[Entries shown — start]

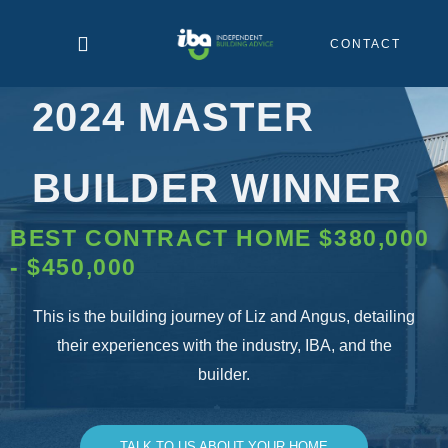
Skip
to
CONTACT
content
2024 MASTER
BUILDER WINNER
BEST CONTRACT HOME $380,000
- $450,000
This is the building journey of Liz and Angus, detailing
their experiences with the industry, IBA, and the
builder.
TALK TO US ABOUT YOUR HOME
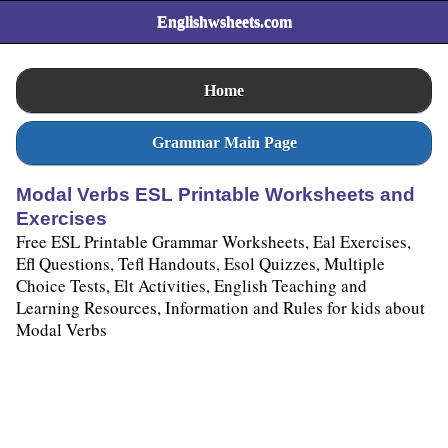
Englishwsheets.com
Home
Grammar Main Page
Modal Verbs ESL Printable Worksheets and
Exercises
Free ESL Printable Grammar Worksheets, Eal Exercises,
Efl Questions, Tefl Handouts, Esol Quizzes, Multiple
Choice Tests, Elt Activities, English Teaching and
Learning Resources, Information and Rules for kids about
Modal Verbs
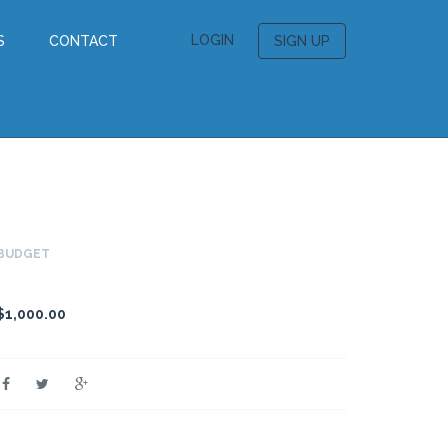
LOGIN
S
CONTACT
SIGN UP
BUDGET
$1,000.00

[Entries shown — finish]

§ **Exercise description**: Without including any picture, repeat the data exactly.

§ **Problem solution**:
Skip
to
CONTACT
content
2024 MASTER
BUILDER WINNER
BEST CONTRACT HOME $380,000
- $450,000
This is the building journey of Liz and Angus, detailing
their experiences with the industry, IBA, and the
builder.
TALK TO US ABOUT YOUR HOME
Englishwsheets.com
Home
Grammar Main Page
Modal Verbs ESL Printable Worksheets and
Exercises
Free ESL Printable Grammar Worksheets, Eal Exercises,
Efl Questions, Tefl Handouts, Esol Quizzes, Multiple
Choice Tests, Elt Activities, English Teaching and
Learning Resources, Information and Rules for kids about
Modal Verbs
LOGIN
S
CONTACT
SIGN UP
BUDGET
$1,000.00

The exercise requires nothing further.